After all this struggle, I kind of gave up and I decided I would follow the design provided on the Fab website. I made the routing following that design but using curved routes. I then added a name and an image with Photoshop.





So, when designing your boards make sure to:

  • Check the design rules.
  • Fast and easy solutions may not be that good. Try to make the routing manually, don't use autoroute.
  • Careful with the width of the traces! Too thin is not good for the milling machine!

2. Milling

The design and the milling happened more or less at the same time. So when I had the bad designs I did at the beginning, I tried milling those and, obviously, the result was not good.

Also, when I managed to get a more decent design (not the best), I didn't stick the board hard enough to the surface of the machine, so it started moving and the machine scratched it all.

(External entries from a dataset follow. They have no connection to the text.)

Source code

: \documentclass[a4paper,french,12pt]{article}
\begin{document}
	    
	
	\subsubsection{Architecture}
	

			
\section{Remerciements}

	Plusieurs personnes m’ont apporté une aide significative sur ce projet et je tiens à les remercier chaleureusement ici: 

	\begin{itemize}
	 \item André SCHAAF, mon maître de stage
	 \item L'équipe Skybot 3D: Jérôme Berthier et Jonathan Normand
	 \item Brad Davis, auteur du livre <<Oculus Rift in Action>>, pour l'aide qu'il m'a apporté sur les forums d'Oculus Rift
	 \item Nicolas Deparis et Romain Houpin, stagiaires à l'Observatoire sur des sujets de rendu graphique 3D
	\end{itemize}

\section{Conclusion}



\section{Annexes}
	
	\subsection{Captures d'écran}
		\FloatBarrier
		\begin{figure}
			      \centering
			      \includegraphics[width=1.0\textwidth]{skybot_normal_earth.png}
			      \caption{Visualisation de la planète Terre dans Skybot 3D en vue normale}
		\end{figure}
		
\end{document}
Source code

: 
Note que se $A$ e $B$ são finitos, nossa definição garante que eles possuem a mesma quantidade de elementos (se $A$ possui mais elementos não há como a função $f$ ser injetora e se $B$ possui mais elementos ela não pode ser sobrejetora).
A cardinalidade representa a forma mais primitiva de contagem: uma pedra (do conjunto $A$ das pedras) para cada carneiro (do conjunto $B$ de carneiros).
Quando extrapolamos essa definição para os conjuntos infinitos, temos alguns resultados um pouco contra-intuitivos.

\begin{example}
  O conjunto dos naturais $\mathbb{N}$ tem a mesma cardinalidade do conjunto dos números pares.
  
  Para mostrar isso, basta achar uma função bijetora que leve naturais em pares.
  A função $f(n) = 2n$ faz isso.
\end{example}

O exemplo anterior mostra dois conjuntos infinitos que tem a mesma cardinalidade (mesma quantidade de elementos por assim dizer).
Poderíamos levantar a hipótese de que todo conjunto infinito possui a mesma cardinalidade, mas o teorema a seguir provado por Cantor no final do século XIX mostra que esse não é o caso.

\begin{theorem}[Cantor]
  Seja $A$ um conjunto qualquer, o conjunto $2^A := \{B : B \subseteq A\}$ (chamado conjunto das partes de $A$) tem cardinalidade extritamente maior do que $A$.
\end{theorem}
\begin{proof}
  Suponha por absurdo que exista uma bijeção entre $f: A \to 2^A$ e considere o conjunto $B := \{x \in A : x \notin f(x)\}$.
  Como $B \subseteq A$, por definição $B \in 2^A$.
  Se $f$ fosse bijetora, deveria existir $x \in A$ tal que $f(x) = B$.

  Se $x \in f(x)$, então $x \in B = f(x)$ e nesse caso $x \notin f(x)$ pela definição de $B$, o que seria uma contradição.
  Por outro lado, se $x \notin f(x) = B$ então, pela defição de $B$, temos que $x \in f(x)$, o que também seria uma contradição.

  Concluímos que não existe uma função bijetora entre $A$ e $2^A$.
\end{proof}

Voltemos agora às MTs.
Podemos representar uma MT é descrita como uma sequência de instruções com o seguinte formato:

My colleagues (Mina and Pedro) and I had a really hard time trying to mill the boards. We spent loads of time trying to mill them wrong as we were not inverting the colors in the image and the machine was milling the wrong way around. Joining efforts, we managed to get the milled and looking awesome :)





3. Soldering

The soldering was a bit frustrating as well. But as there were not many components I could finish quickly. I then checked with the multimeter to see if I had any short. And I realised the 10K resistor was soldered to a wrong trace. So I desoldered and soldered it again.







Important!

  • Get all components and put them on a sheet of paper with respective names.
  • Don't get nervous and pull things, you are gonna tear the traces.
  • Put things back to where they were when you finish.


3. Programming

We finally managed to program the board following the Fab website instructions.





Things I did right:

  • Design the board manually and be patient.
  • Mark all components on a sheet of paper.
  • Check the circuit with the Multimeter to see if there were shorts.

Things I did wrong:

  • Try to autoroute with Eagle.
  • Try to mill my board with inverted colors.
  • Try to mill the outline of my board with the wrong end-mill (not 1/32).